A África do Sul é rica em recursos naturais, sendo a mineração uma importante atividade exportadora, embora em redução. O setor de serviços impulsionou o crescimento durante a última década e representa hoje 70% do produto interno bruto do país.

A fraca demanda doméstica levou a um crescimento de apenas 0,3% em 2016, o pior resultado da África do Sul desde 2009. Os economistas esperam melhorias neste ano, prevendo uma expansão de 1% em 2017 e de 2% até 2019 devido à inflação moderada, alta nos preços das commodities e maior rendimento agrícola. Mas a continuidade das incertezas políticas poderia reduzir as expectativas de investimento empresarial e melhora na economia.

Viagens

As viagens internacionais cresceram menos de 2% ao ano entre 2010 e 2016. Ainda que a chegada de estrangeiros tenha aumentado 4% anualmente, a saída de sul-africanos caiu 2,5% por ano nesse período. Segundo as previsões da Oxford Economics, o crescimento total de viagens irá acelerar 6% ao ano até 2020, com um aumento no número de chegadas e partidas a taxas similares.

Juntos, África do Sul e os seis países com os quais possui fronteira representam 69% do fluxo de entrada e 62% do fluxo de saída de viajantes. O Reino Unido é o maior mercado sul-africano de viagens de longa distância, mas os EUA estão se tornando uma fonte cada vez mais importante de turistas.

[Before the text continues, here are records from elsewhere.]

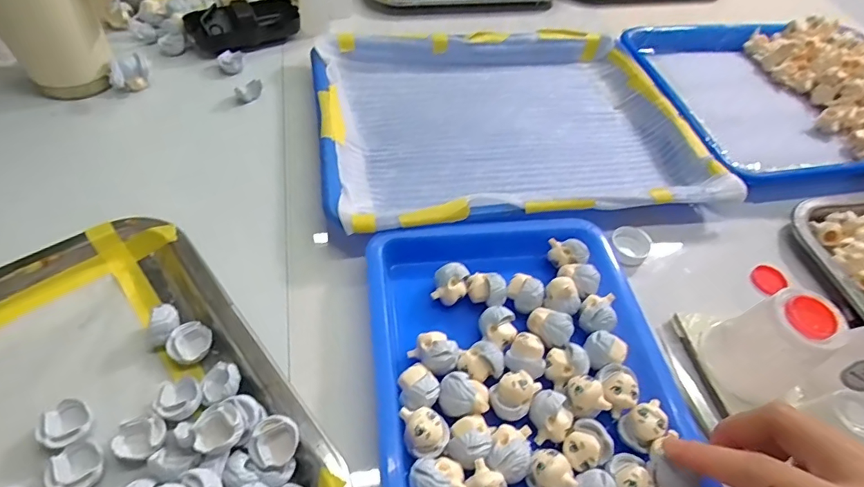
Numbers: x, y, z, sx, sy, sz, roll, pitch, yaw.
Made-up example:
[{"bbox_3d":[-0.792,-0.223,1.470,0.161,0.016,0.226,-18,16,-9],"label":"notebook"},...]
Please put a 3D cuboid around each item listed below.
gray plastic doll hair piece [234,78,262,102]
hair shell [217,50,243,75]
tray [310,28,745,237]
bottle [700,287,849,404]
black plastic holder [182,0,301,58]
[{"bbox_3d":[-0.170,-0.142,0.438,0.010,0.016,0.024,38,58,21],"label":"gray plastic doll hair piece"},{"bbox_3d":[-0.199,-0.179,0.466,0.023,0.016,0.024,-16,56,-17],"label":"hair shell"},{"bbox_3d":[0.067,-0.114,0.432,0.330,0.049,0.257,-5,53,-10],"label":"tray"},{"bbox_3d":[0.205,0.063,0.286,0.043,0.071,0.052,-25,60,-24],"label":"bottle"},{"bbox_3d":[-0.191,-0.227,0.487,0.110,0.038,0.057,-32,63,-27],"label":"black plastic holder"}]

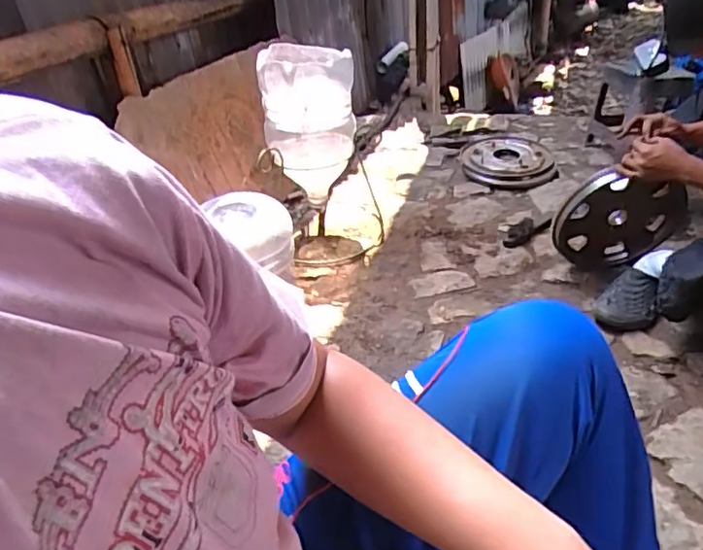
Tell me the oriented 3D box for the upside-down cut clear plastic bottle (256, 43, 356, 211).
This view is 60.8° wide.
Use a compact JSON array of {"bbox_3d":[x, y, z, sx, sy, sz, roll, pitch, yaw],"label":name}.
[{"bbox_3d":[-0.101,-0.397,1.611,0.233,0.395,0.185,-6,37,1],"label":"upside-down cut clear plastic bottle"}]

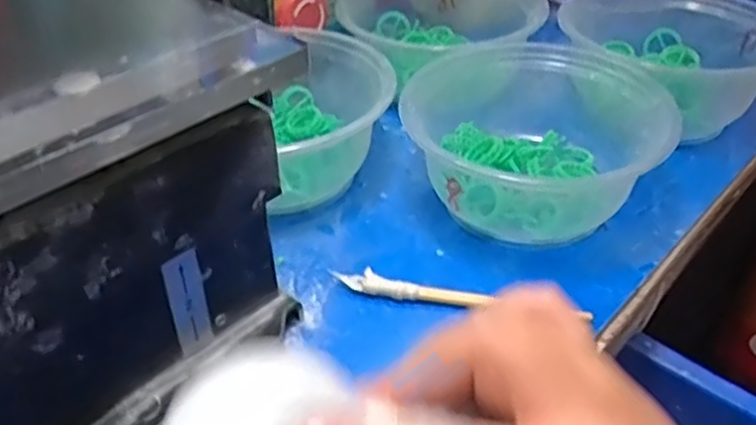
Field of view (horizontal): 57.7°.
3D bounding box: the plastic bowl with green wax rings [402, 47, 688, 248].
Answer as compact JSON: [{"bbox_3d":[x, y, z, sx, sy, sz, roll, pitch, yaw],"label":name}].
[{"bbox_3d":[0.080,-0.039,0.374,0.133,0.060,0.113,-1,39,0],"label":"plastic bowl with green wax rings"}]

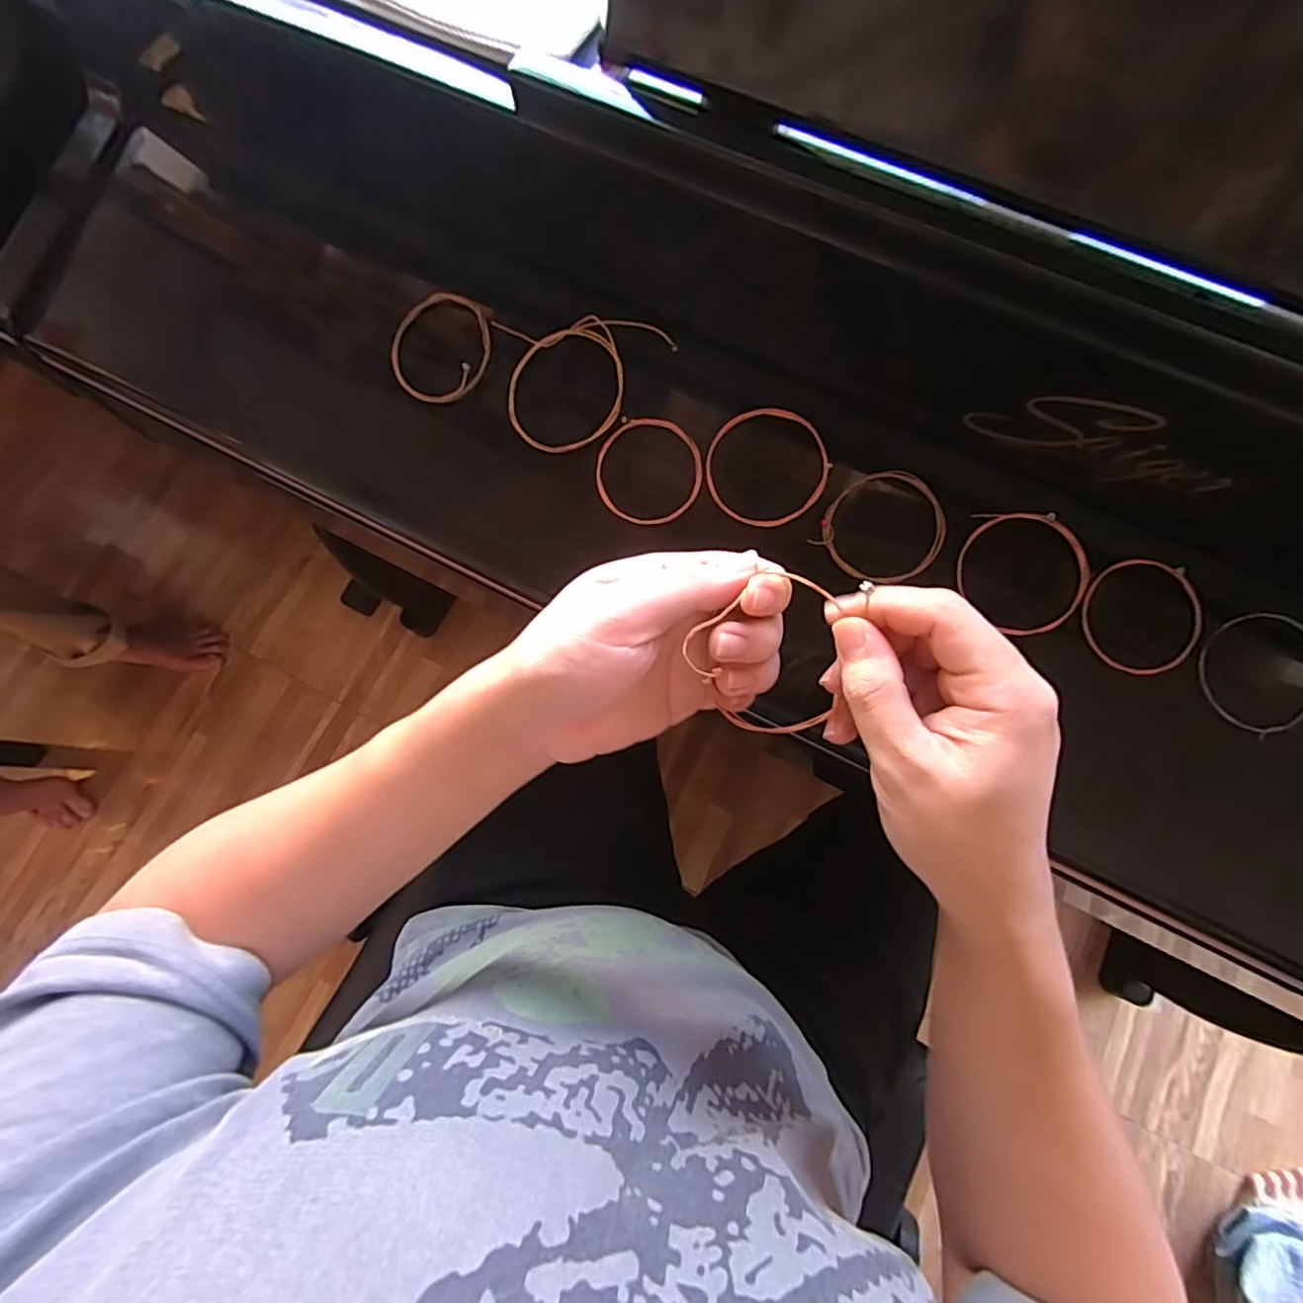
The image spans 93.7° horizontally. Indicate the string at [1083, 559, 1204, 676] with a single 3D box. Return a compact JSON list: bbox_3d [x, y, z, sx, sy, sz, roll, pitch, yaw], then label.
[{"bbox_3d":[0.270,-0.019,0.336,0.059,0.007,0.063,5,88,7],"label":"string"}]

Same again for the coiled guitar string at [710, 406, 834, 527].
[{"bbox_3d":[0.068,-0.108,0.361,0.071,0.008,0.069,0,88,7],"label":"coiled guitar string"}]

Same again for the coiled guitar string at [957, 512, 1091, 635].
[{"bbox_3d":[0.208,-0.044,0.342,0.070,0.013,0.068,0,76,1],"label":"coiled guitar string"}]

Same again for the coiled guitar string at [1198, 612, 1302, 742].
[{"bbox_3d":[0.329,0.012,0.331,0.062,0.011,0.064,-25,82,5],"label":"coiled guitar string"}]

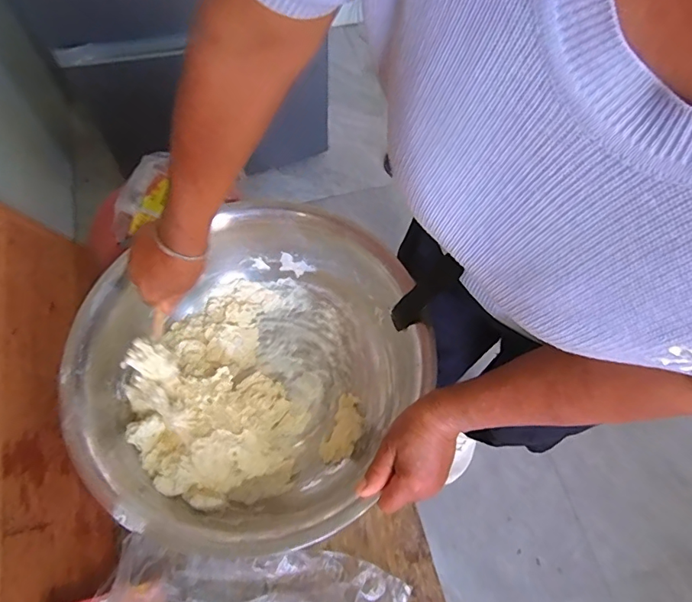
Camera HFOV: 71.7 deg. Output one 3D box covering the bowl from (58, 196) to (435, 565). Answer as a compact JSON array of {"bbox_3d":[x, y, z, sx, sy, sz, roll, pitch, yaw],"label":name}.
[{"bbox_3d":[-0.108,0.079,0.576,0.351,0.134,0.361,1,63,-2],"label":"bowl"}]

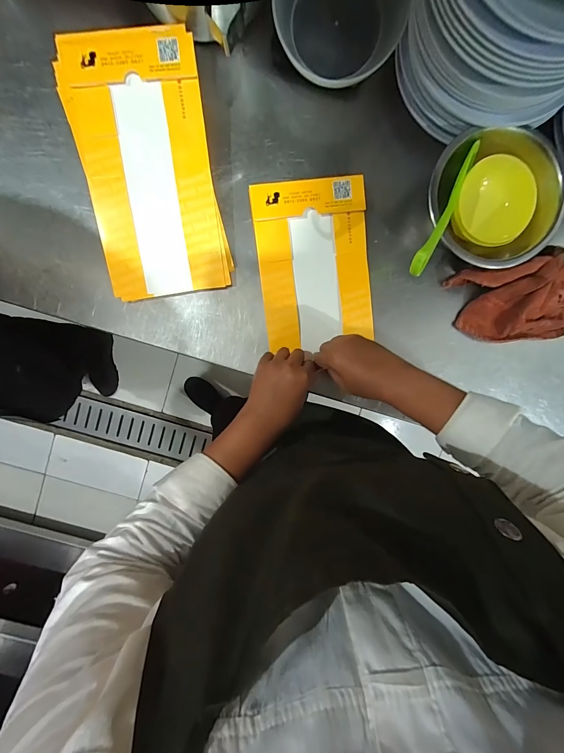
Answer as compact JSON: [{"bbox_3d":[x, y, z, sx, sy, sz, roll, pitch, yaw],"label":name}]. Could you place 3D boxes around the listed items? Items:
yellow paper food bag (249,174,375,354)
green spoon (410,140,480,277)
[{"bbox_3d":[0.046,-0.155,0.439,0.153,0.017,0.217,-7,96,-1],"label":"yellow paper food bag"},{"bbox_3d":[0.194,-0.198,0.363,0.020,0.024,0.208,32,71,-5],"label":"green spoon"}]

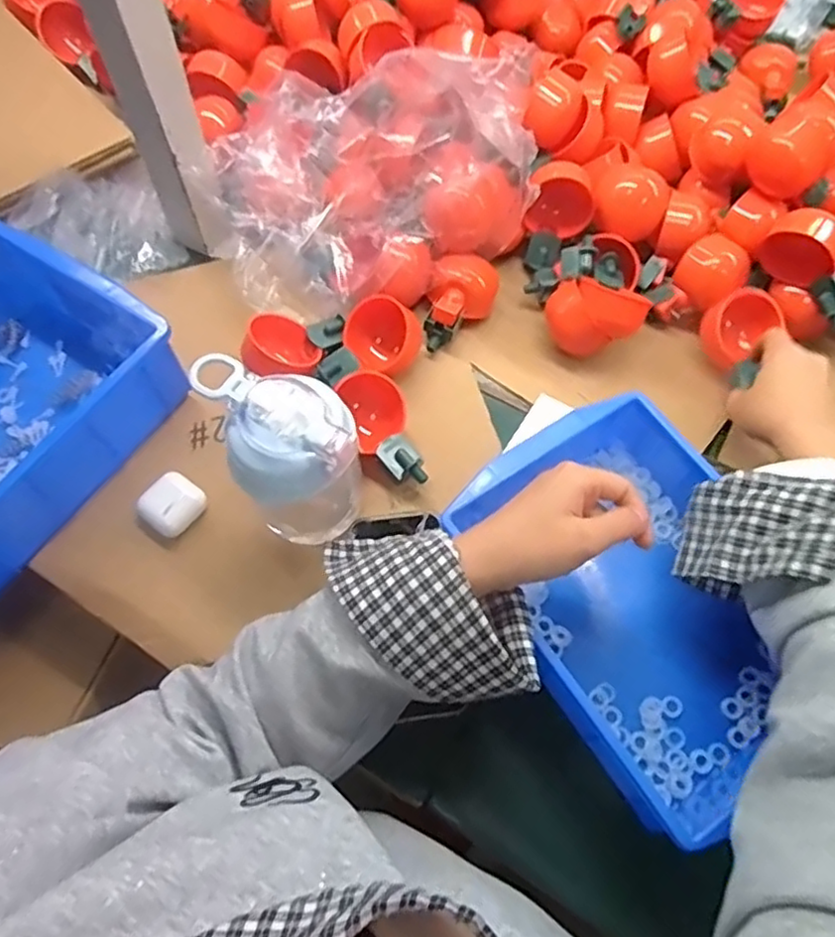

As empresas gastaram US$ 9 bilhões em viagens em 2016. As viagens domésticas representam 58% de todos os gastos. Entre 2010 e 2016, os gastos totais cresceram 8% ao ano em média. Os economistas do setor esperam que essa taxa de crescimento continue até 2020, mas com uma mudança: as viagens internacionais substituirão as domésticas como principal fonte de expansão.

Setor aéreo

Juntas, a companhia aérea estatal South African Airways (SAA), a regional SA Express e a de baixo custo Mango operam pelo menos metade dos voos que partem dos seis aeroportos mais movimentados da África do Sul. Dificuldades financeiras poderiam levar a reestruturações e fusões nessas três empresas. A principal concorrente é a Comair, que opera voos franqueados para a British Airways e serviços de baixo custo sob a marca Kulula. A FlySafair proporciona aos viajantes domésticos uma terceira alternativa de baixo custo e, em breve, poderá se unir à FastJet, companhia do mesmo nicho de mercado e que está se estabelecendo no país.

Com essas expansões, o excesso de capacidade já está afetando o mercado aéreo sul-africano. O número de passageiros domésticos cresceu 6% em 2016, mas os assentos disponíveis tiveram uma alta de 12%. Esse ambiente na competição dificulta que as companhias aéreas aumentem o preço de suas passagens, especialmente com a lenta economia enfraquecendo a demanda.

Hospedagem

Com mais de 80 hotéis, o Tsogo Sun é a maior rede do país. Seu portfólio abrange marcas de luxo, serviço completo, serviços selecionados e econômicas. O Marriott se estabeleceu como a segunda maior rede após a aquisição da marca Protea em 2014, o que ampliou seu portfólio para 74 estabelecimentos. Pelo Protea, o Marriott oferece hospedagem em mais de 30 cidades de todas as nove províncias sul-africanas. Embora a maioria dos estabelecimentos seja de categoria intermediária superior, seu portfólio inclui 11 hotéis de alta categoria, operados principalmente pela submarca African Pride do Protea.

Best Western, Carlson Rezidor e IHG também estão presentes no país, mas cada uma dessas redes opera menos de dez estabelecimentos. Redes locais menores como Peermont Hotels, Newmark Hotels e BON Hotels oferecem alternativas de hospedagem em algumas importantes cidades.